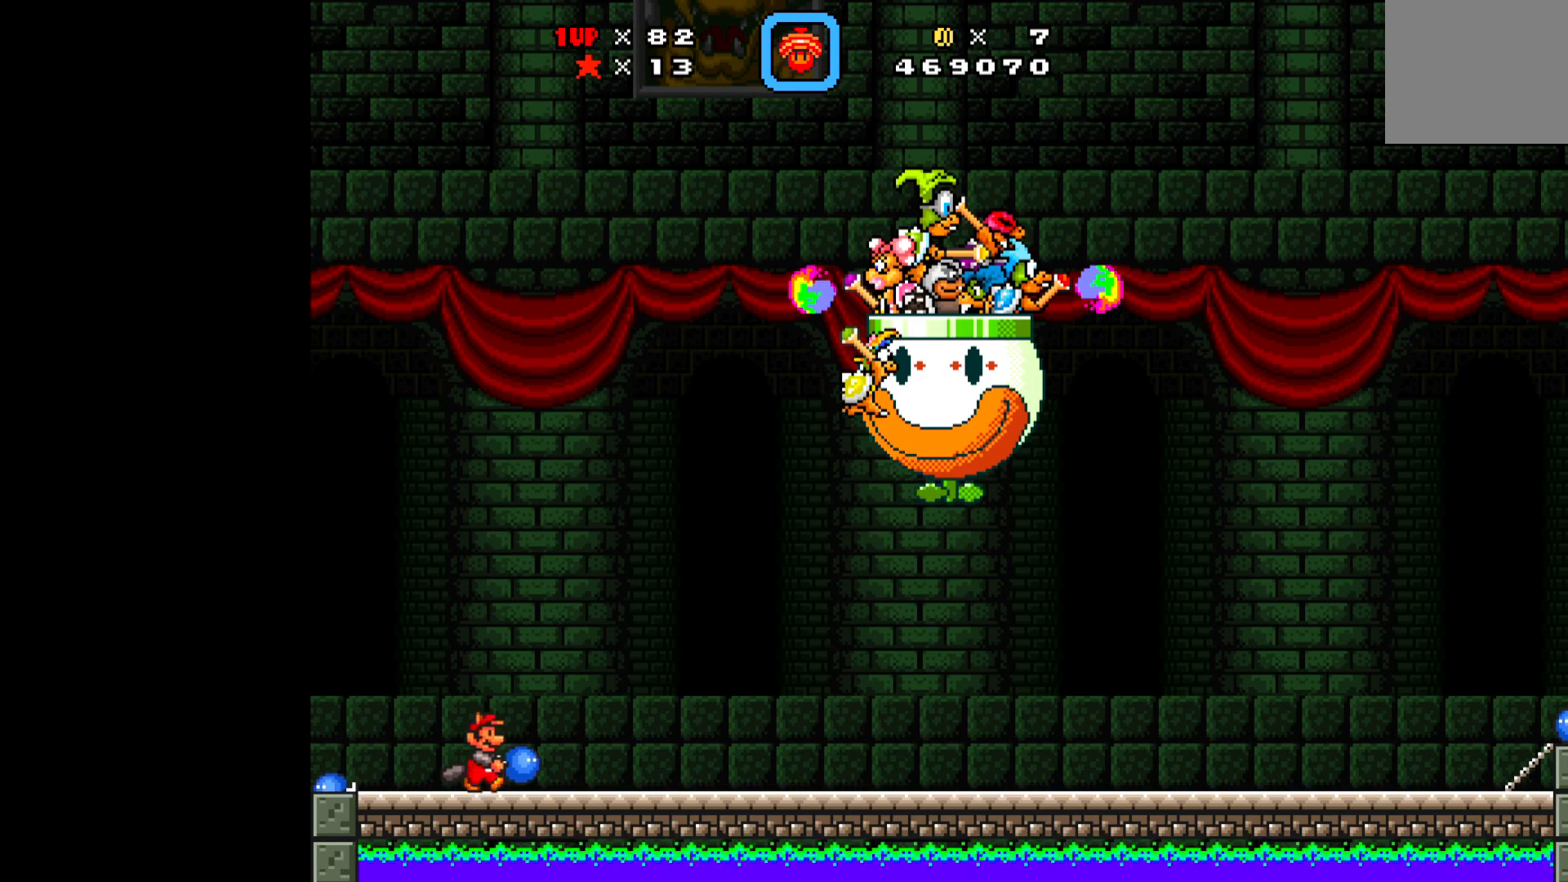
{"buttons": ["DPAD_LEFT"], "left_stick": "center", "events": [[33, "A", "down"], [50, "DPAD_UP", "down"], [300, "A", "up"], [367, "X", "up"], [450, "DPAD_LEFT", "down"], [450, "DPAD_RIGHT", "up"], [450, "DPAD_UP", "up"]]}
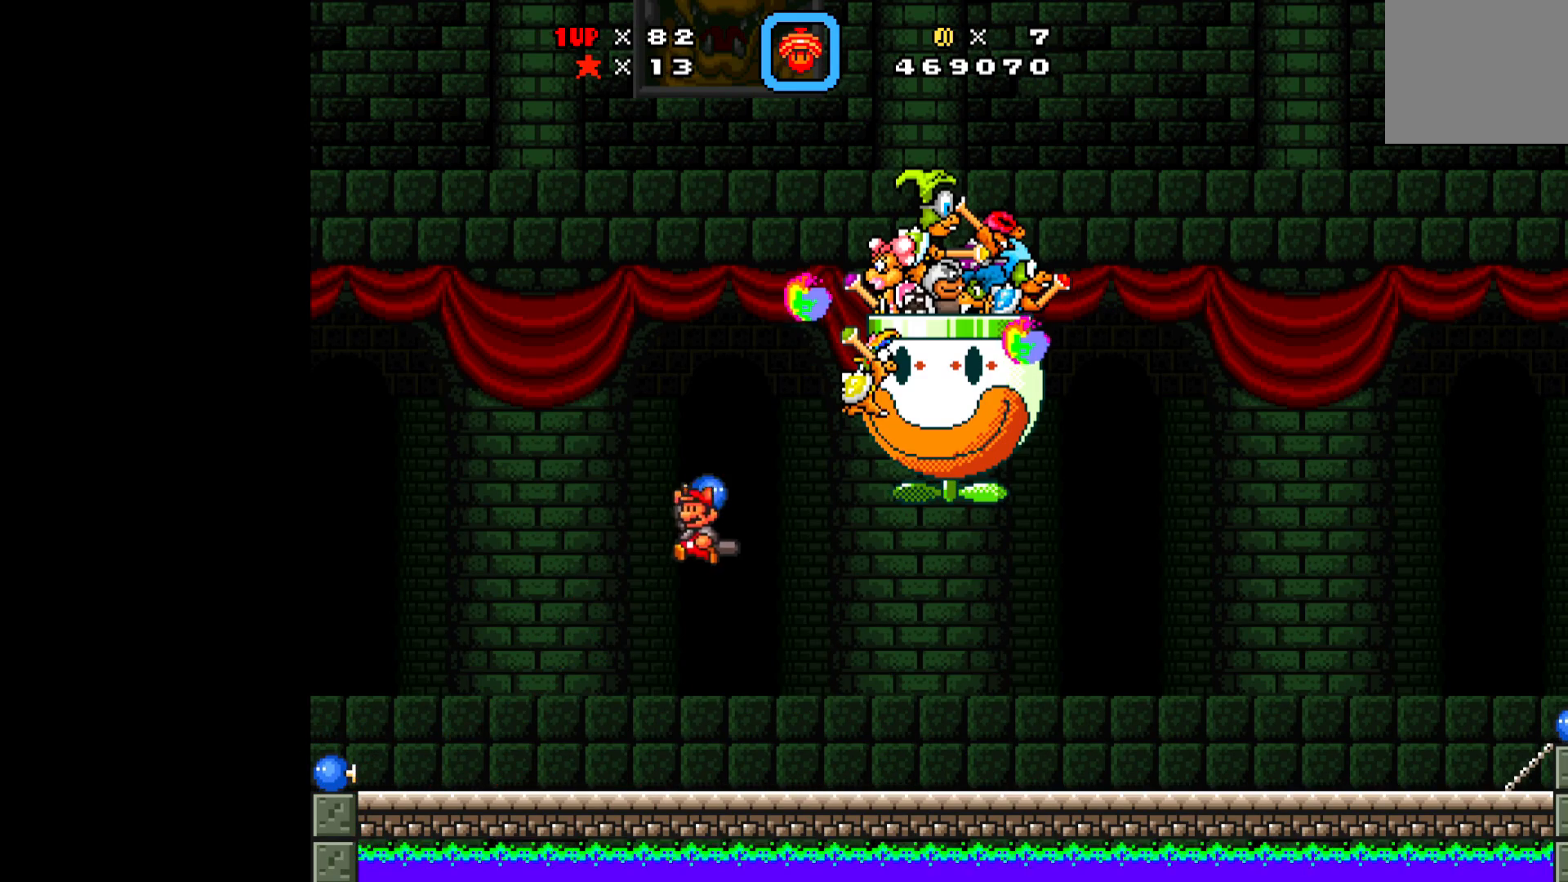
{"buttons": ["X", "DPAD_LEFT"], "left_stick": "center", "events": [[283, "X", "down"]]}
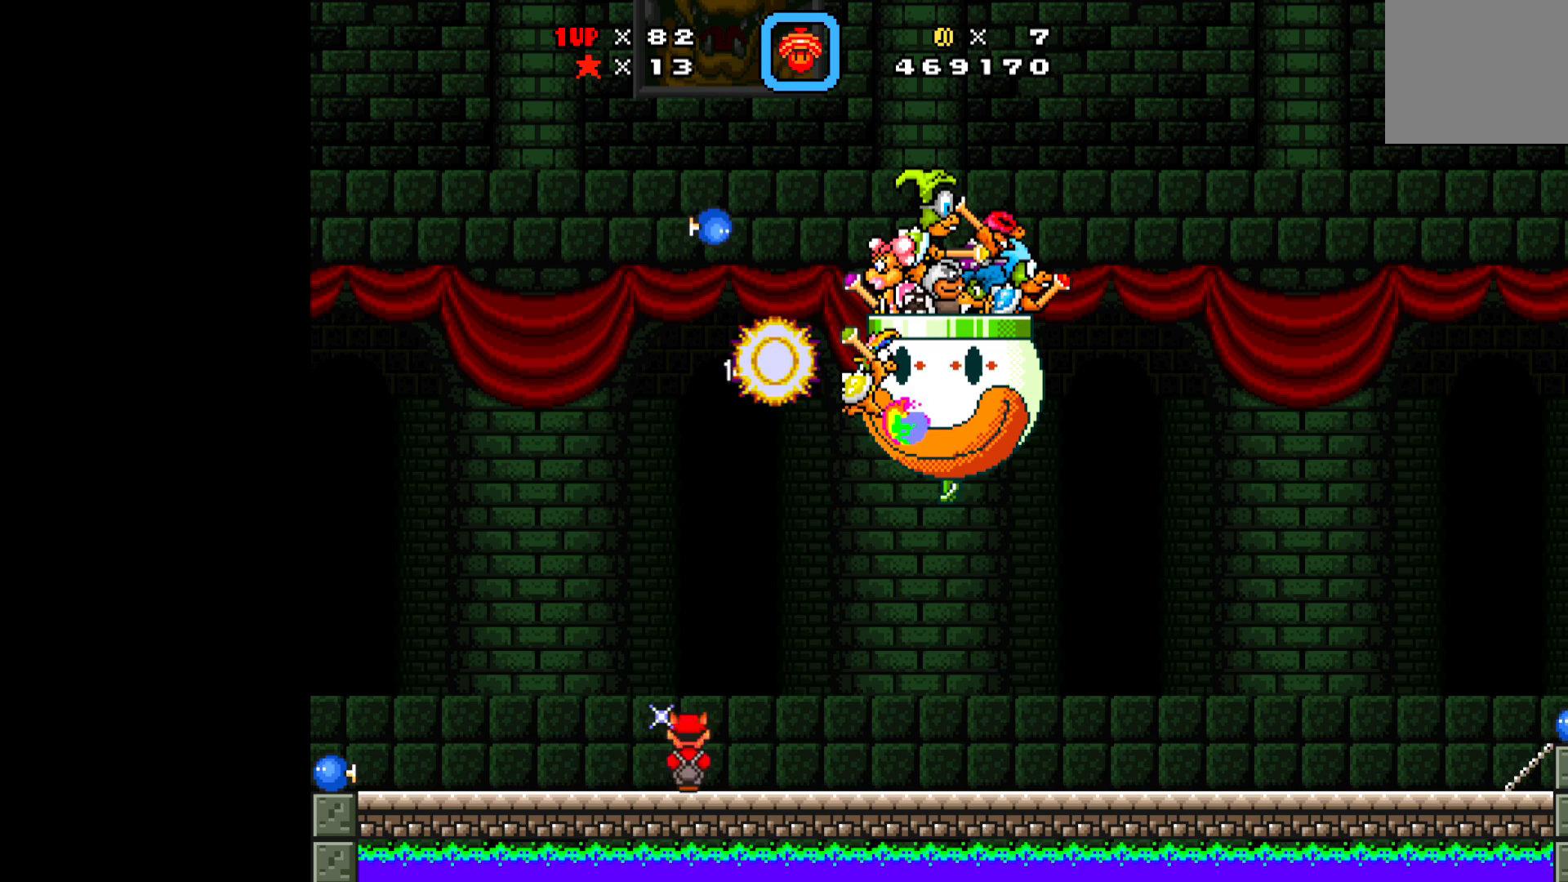
{"buttons": ["X", "DPAD_LEFT"], "left_stick": "center", "events": []}
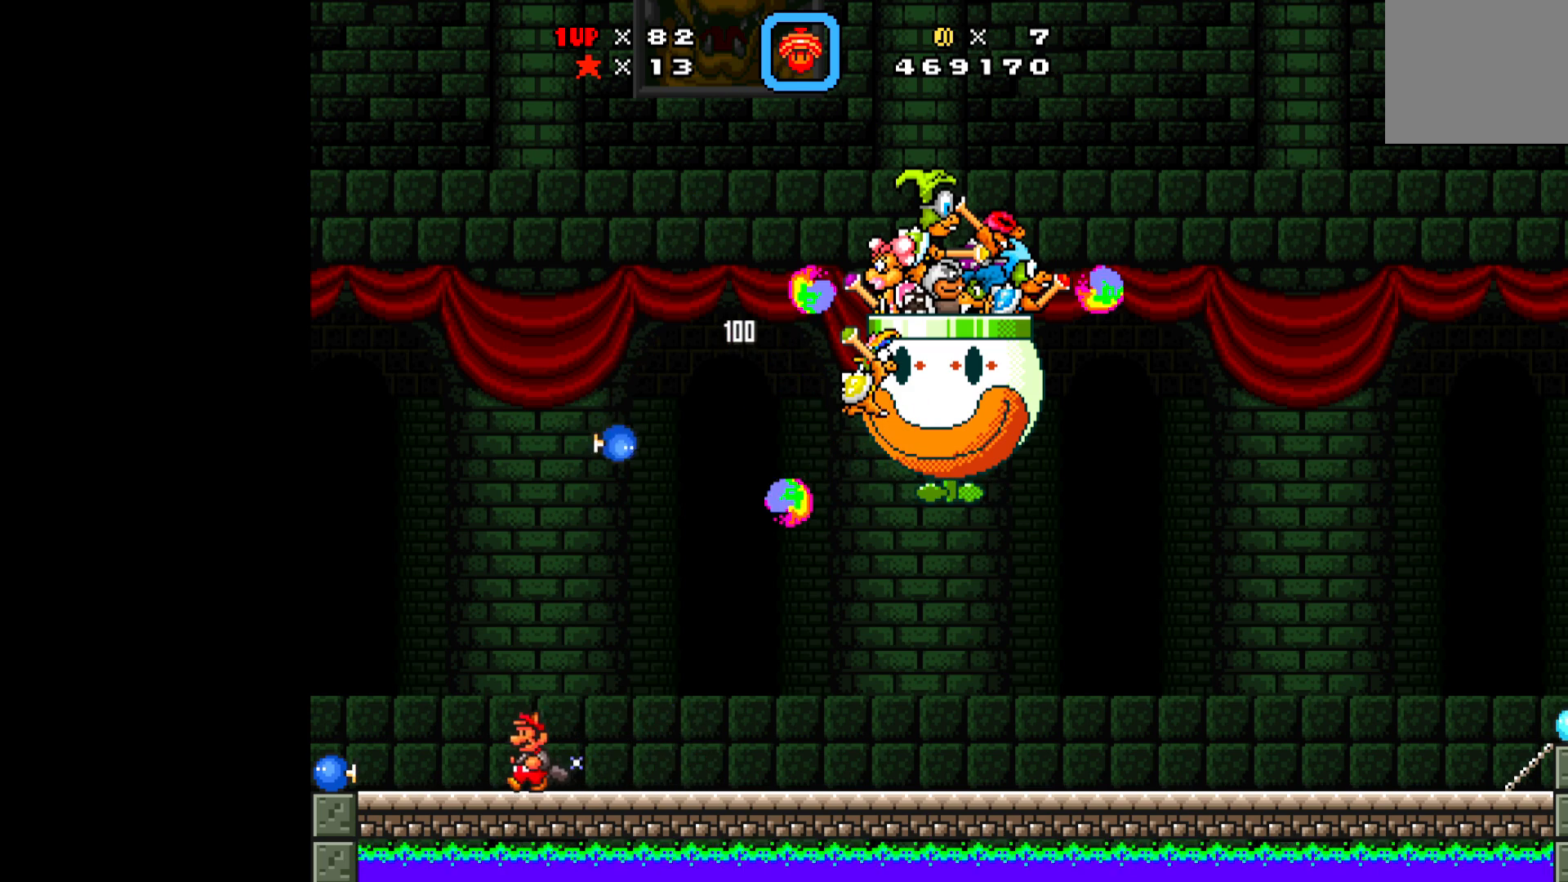
{"buttons": ["X", "DPAD_RIGHT"], "left_stick": "center", "events": [[67, "DPAD_LEFT", "up"], [133, "DPAD_LEFT", "down"], [300, "DPAD_LEFT", "up"], [450, "DPAD_RIGHT", "down"]]}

____

| What is expected |
Copy the full listing above exactly, apart from the pictures.

| Task output |
{"buttons": ["DPAD_LEFT"], "left_stick": "center", "events": [[33, "A", "down"], [50, "DPAD_UP", "down"], [300, "A", "up"], [367, "X", "up"], [450, "DPAD_LEFT", "down"], [450, "DPAD_RIGHT", "up"], [450, "DPAD_UP", "up"]]}
{"buttons": ["X", "DPAD_LEFT"], "left_stick": "center", "events": [[283, "X", "down"]]}
{"buttons": ["X", "DPAD_LEFT"], "left_stick": "center", "events": []}
{"buttons": ["X", "DPAD_RIGHT"], "left_stick": "center", "events": [[67, "DPAD_LEFT", "up"], [133, "DPAD_LEFT", "down"], [300, "DPAD_LEFT", "up"], [450, "DPAD_RIGHT", "down"]]}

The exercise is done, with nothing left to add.